WORK INSTRUCTIONS ::
Look below and pull out each line with the word "APERTURE".

MATERIAL FOR THIS EXERCISE ::
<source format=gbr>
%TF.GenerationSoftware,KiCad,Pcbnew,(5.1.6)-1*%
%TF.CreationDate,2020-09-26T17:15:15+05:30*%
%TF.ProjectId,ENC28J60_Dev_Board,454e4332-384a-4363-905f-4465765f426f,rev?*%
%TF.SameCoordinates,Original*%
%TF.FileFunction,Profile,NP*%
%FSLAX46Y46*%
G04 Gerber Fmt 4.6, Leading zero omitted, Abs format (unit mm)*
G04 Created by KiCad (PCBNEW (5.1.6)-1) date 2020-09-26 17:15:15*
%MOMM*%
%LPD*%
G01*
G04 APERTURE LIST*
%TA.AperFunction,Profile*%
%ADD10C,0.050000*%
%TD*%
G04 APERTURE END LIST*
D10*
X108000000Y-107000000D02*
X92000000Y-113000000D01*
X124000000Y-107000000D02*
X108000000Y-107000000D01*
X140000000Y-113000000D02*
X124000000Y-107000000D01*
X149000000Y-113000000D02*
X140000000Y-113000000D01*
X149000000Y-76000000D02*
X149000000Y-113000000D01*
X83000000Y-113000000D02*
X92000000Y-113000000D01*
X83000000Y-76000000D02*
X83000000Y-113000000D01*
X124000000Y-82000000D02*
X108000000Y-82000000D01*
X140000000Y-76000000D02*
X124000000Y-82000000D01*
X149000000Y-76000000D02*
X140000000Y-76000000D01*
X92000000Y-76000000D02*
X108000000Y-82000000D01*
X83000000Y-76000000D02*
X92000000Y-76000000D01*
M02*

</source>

RESPONSE TO THE TASK ::
G04 APERTURE LIST*
G04 APERTURE END LIST*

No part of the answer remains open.